Put every line from all of these records into a Markdown table with two columns, Row and Line. Number the rows and leave out any blank lines.

[WORKING DATA]

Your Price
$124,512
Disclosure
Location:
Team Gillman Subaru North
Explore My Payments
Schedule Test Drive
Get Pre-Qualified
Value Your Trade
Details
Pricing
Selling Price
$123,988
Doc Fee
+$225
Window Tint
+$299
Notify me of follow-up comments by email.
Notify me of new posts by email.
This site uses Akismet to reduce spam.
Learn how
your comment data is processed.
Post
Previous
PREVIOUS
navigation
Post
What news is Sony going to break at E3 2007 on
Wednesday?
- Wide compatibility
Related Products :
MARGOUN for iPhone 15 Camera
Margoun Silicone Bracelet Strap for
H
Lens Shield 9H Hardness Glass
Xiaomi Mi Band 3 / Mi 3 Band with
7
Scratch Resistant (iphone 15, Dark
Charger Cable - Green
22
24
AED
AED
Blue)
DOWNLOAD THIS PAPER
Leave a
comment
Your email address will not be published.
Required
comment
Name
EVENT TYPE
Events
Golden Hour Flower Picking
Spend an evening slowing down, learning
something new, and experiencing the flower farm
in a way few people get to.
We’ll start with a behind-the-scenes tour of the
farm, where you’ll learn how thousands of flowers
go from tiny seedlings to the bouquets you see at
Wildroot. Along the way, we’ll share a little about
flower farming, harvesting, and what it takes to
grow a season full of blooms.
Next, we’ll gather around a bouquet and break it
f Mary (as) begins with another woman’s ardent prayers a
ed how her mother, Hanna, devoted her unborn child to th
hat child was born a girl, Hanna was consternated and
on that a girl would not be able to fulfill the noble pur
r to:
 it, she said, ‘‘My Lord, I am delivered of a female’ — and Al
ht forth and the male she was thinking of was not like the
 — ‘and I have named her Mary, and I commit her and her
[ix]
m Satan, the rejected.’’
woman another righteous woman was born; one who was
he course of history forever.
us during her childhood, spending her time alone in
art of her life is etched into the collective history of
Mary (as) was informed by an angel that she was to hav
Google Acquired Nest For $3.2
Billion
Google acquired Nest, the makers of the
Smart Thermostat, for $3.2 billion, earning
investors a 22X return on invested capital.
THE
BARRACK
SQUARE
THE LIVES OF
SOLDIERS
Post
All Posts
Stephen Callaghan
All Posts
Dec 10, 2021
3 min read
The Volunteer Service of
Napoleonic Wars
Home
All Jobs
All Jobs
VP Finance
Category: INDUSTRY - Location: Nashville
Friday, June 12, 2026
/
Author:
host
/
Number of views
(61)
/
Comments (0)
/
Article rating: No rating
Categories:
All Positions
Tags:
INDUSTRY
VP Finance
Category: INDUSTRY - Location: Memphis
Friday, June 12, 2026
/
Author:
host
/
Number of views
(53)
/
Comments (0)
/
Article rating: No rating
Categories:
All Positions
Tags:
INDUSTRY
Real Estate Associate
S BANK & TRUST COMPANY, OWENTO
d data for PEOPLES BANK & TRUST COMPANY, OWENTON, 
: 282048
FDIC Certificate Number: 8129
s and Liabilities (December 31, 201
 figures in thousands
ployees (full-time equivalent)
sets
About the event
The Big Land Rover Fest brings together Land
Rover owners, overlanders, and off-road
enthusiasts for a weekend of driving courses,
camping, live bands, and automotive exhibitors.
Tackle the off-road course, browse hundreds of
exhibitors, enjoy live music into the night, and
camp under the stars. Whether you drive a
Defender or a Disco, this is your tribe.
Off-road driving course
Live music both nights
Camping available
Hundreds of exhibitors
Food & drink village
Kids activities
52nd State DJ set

[/WORKING DATA]

→ **COMPLETED EXERCISE**:
| Row | Line |
|---|---|
| 1 | Your Price |
| 2 | $124,512 |
| 3 | Disclosure |
| 4 | Location: |
| 5 | Team Gillman Subaru North |
| 6 | Explore My Payments |
| 7 | Schedule Test Drive |
| 8 | Get Pre-Qualified |
| 9 | Value Your Trade |
| 10 | Details |
| 11 | Pricing |
| 12 | Selling Price |
| 13 | $123,988 |
| 14 | Doc Fee |
| 15 | +$225 |
| 16 | Window Tint |
| 17 | +$299 |
| 18 | Notify me of follow-up comments by email. |
| 19 | Notify me of new posts by email. |
| 20 | This site uses Akismet to reduce spam. |
| 21 | Learn how |
| 22 | your comment data is processed. |
| 23 | Post |
| 24 | Previous |
| 25 | PREVIOUS |
| 26 | navigation |
| 27 | Post |
| 28 | What news is Sony going to break at E3 2007 on |
| 29 | Wednesday? |
| 30 | - Wide compatibility |
| 31 | Related Products : |
| 32 | MARGOUN for iPhone 15 Camera |
| 33 | Margoun Silicone Bracelet Strap for |
| 34 | H |
| 35 | Lens Shield 9H Hardness Glass |
| 36 | Xiaomi Mi Band 3 / Mi 3 Band with |
| 37 | 7 |
| 38 | Scratch Resistant (iphone 15, Dark |
| 39 | Charger Cable - Green |
| 40 | 22 |
| 41 | 24 |
| 42 | AED |
| 43 | AED |
| 44 | Blue) |
| 45 | DOWNLOAD THIS PAPER |
| 46 | Leave a |
| 47 | comment |
| 48 | Your email address will not be published. |
| 49 | Required |
| 50 | comment |
| 51 | Name |
| 52 | EVENT TYPE |
| 53 | Events |
| 54 | Golden Hour Flower Picking |
| 55 | Spend an evening slowing down, learning |
| 56 | something new, and experiencing the flower farm |
| 57 | in a way few people get to. |
| 58 | We’ll start with a behind-the-scenes tour of the |
| 59 | farm, where you’ll learn how thousands of flowers |
| 60 | go from tiny seedlings to the bouquets you see at |
| 61 | Wildroot. Along the way, we’ll share a little about |
| 62 | flower farming, harvesting, and what it takes to |
| 63 | grow a season full of blooms. |
| 64 | Next, we’ll gather around a bouquet and break it |
| 65 | f Mary (as) begins with another woman’s ardent prayers a |
| 66 | ed how her mother, Hanna, devoted her unborn child to th |
| 67 | hat child was born a girl, Hanna was consternated and |
| 68 | on that a girl would not be able to fulfill the noble pur |
| 69 | r to: |
| 70 |  it, she said, ‘‘My Lord, I am delivered of a female’ — and Al |
| 71 | ht forth and the male she was thinking of was not like the |
| 72 |  — ‘and I have named her Mary, and I commit her and her |
| 73 | [ix] |
| 74 | m Satan, the rejected.’’ |
| 75 | woman another righteous woman was born; one who was |
| 76 | he course of history forever. |
| 77 | us during her childhood, spending her time alone in |
| 78 | art of her life is etched into the collective history of |
| 79 | Mary (as) was informed by an angel that she was to hav |
| 80 | Google Acquired Nest For $3.2 |
| 81 | Billion |
| 82 | Google acquired Nest, the makers of the |
| 83 | Smart Thermostat, for $3.2 billion, earning |
| 84 | investors a 22X return on invested capital. |
| 85 | THE |
| 86 | BARRACK |
| 87 | SQUARE |
| 88 | THE LIVES OF |
| 89 | SOLDIERS |
| 90 | Post |
| 91 | All Posts |
| 92 | Stephen Callaghan |
| 93 | All Posts |
| 94 | Dec 10, 2021 |
| 95 | 3 min read |
| 96 | The Volunteer Service of |
| 97 | Napoleonic Wars |
| 98 | Home |
| 99 | All Jobs |
| 100 | All Jobs |
| 101 | VP Finance |
| 102 | Category: INDUSTRY - Location: Nashville |
| 103 | Friday, June 12, 2026 |
| 104 | / |
| 105 | Author: |
| 106 | host |
| 107 | / |
| 108 | Number of views |
| 109 | (61) |
| 110 | / |
| 111 | Comments (0) |
| 112 | / |
| 113 | Article rating: No rating |
| 114 | Categories: |
| 115 | All Positions |
| 116 | Tags: |
| 117 | INDUSTRY |
| 118 | VP Finance |
| 119 | Category: INDUSTRY - Location: Memphis |
| 120 | Friday, June 12, 2026 |
| 121 | / |
| 122 | Author: |
| 123 | host |
| 124 | / |
| 125 | Number of views |
| 126 | (53) |
| 127 | / |
| 128 | Comments (0) |
| 129 | / |
| 130 | Article rating: No rating |
| 131 | Categories: |
| 132 | All Positions |
| 133 | Tags: |
| 134 | INDUSTRY |
| 135 | Real Estate Associate |
| 136 | S BANK & TRUST COMPANY, OWENTO |
| 137 | d data for PEOPLES BANK & TRUST COMPANY, OWENTON,  |
| 138 | : 282048 |
| 139 | FDIC Certificate Number: 8129 |
| 140 | s and Liabilities (December 31, 201 |
| 141 |  figures in thousands |
| 142 | ployees (full-time equivalent) |
| 143 | sets |
| 144 | About the event |
| 145 | The Big Land Rover Fest brings together Land |
| 146 | Rover owners, overlanders, and off-road |
| 147 | enthusiasts for a weekend of driving courses, |
| 148 | camping, live bands, and automotive exhibitors. |
| 149 | Tackle the off-road course, browse hundreds of |
| 150 | exhibitors, enjoy live music into the night, and |
| 151 | camp under the stars. Whether you drive a |
| 152 | Defender or a Disco, this is your tribe. |
| 153 | Off-road driving course |
| 154 | Live music both nights |
| 155 | Camping available |
| 156 | Hundreds of exhibitors |
| 157 | Food & drink village |
| 158 | Kids activities |
| 159 | 52nd State DJ set |